Anschlag auf Wasserkraftwerk im Nordkaukasus
Alarmglocken in Moskau: Kabardino-Balkarien droht zu neuer Basis des Terrorismus zu werden
Von Irina Wolkowa, Moskau *
Gleich vier Sprengsätze detonierten am Mittwochmorgen (21. Juli) in
einem Wasserkraftwerk nahe der Stadt Baksan in der nordkaukasischen
Republik Kabardino-Balkarien. Die ersten drei wurden im Maschinensaal
gezündet, der vierte ging beim Entschärfen in die Luft.
Ermittler gehen bei der Suche nach den Ursachen von Terrorismus aus.
Gefahndet wird nach insgesamt vier Tätern, die gegen 4.30 Uhr Moskauer
Zeit (2.30 Uhr MESZ) die örtliche Polizeistation aus Granatwerfern
beschossen hatten und unmittelbar danach in das Kraftwerk eindrangen.

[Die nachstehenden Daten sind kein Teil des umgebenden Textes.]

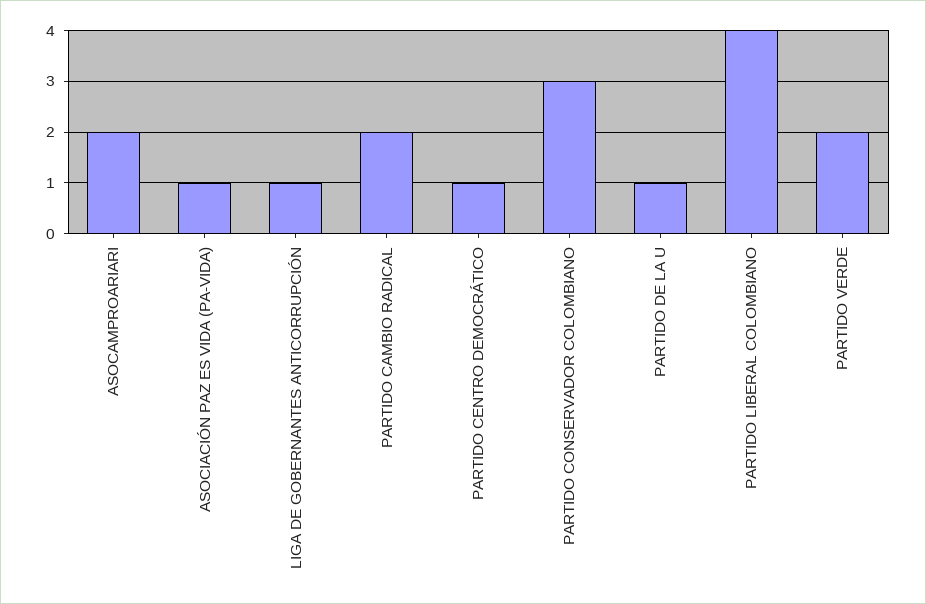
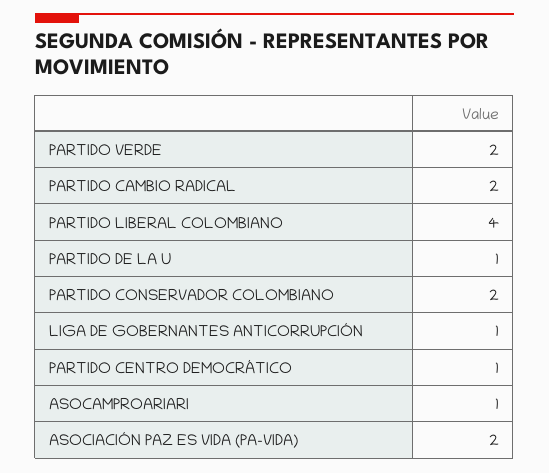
  {
-   "ASOCAMPROARIARI": 2,
+   "ASOCAMPROARIARI": 1,
-   "ASOCIACIÓN PAZ ES VIDA (PA-VIDA)": 1,
+   "ASOCIACIÓN PAZ ES VIDA (PA-VIDA)": 2,
    "LIGA DE GOBERNANTES ANTICORRUPCIÓN": 1,
    "PARTIDO CAMBIO RADICAL": 2,
    "PARTIDO CENTRO DEMOCRÁTICO": 1,
-   "PARTIDO CONSERVADOR COLOMBIANO": 3,
+   "PARTIDO CONSERVADOR COLOMBIANO": 2,
    "PARTIDO DE LA U": 1,
    "PARTIDO LIBERAL COLOMBIANO": 4,
    "PARTIDO VERDE": 2
  }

Beim Handgemenge mit dem Wachschutz wurden zwei Mitarbeiter getötet,
drei weitere krankenhausreif geschlagen. Zwei der insgesamt drei
Generatoren mit einer Gesamtleistung von 25 Megawatt wurden durch die
Explosionen und den Brand, der anschließend ausbrach, schwer beschädigt,
Am Mittwochvormittag wurden die Wachen an allen Wasserkraftwerken im
Süden Russlands verstärkt. Denn Experten, die von einem sorgfältig
geplanten und professionell realisierten Diversionsakt sprechen,
befürchten, die Anschläge nahe Baksan könnten nicht die letzten gewesen
sein. Grund zu derartigen Ängsten besteht in der Tat. Mitte August 2009
hatte eine Explosion in Russlands größtem Wasserkraftwerk am Jenissej
bei Krasnojarsk in Sibirien den Maschinensaal verwüstet und die Wände
zweier Wasserbecken schwer beschädigt. Damals starben insgesamt 75
Menschen, für die Schadensbeseitigung kalkulieren Experten mindestens
drei Jahre.
Laut offizieller Darstellung war bei Krasnojarsk die Explosion eines
Öltransformators Unglücksursache. Terrorismus schlossen die Ermittler
damals aus. Doku Umarow, Chef der tschetschenischen Separatisten und
Emir eines gewünschten nordkaukasischen Gottesstaates zwischen Schwarzem
und Kaspischem Meer, hatte sich jedoch zu dem Anschlag bekannt und einen
»Fortsetzungsroman« versprochen.
Der Anschlag vom Mittwoch lässt befürchten, dass die von der russischen
Regierung und vom tschetschenischen Präsidenten Ramsan Kadyrow bereits
mehrfach für erledigt erklärte Guerilla nach wie vor ein Machtfaktor im
Nordkaukasus ist. Aufhorchen lassen sowohl der Zeitpunkt als auch die
Geografie der Tat. Erst am Vortag hatte der Föderationsrat in Moskau ein
Gesetz bestätigt, das die Geheimdienste mit weiteren Vollmachten zur
Extremismusbekämpfung ausstattet. Begründet wurde das Gesetz mit der
Notwendigkeit des Kampfes gegen potenzielle Terroristen, die ihre
Absichten noch nicht in die Tat umsetzen konnten. Dank der neuen
Verordnung würden viele Verbrechen verhindert werden können.
Alarmglocken schrillen in Moskau auch, weil die Republik
Kabardino-Balkarien drauf und dran ist, Unruheherden wie Inguschetien
und Dagestan in der Terrorismusstatistik den Rang abzulaufen. Eine
herausragende Rolle spielen dabei die Dschamaat. Das sind Gemeinschaften
von Dörfern im Hochgebirge, in denen Anhänger eines rigiden,
fundamentalistischen Islams den Ton angeben. Als besonders radikal
gelten die Dschamaats der Balkaren, einer mit den Türken verwandten
Volksgruppe, die mit den zum tscherkessischen Zweig der kaukasischen
Völkerfamilie gehörenden Kabardinern eher schlecht als recht
zusammenlebt und lieber mit den Stammesbrüdern im benachbarten
Karatschai-Tscherkessien eine nationale Körperschaft bilden würde. Vor
allem in den Dörfern der Balkaren hat auch Umarow nach seiner
Vertreibung aus Tschetschenien eine neue Basis gefunden.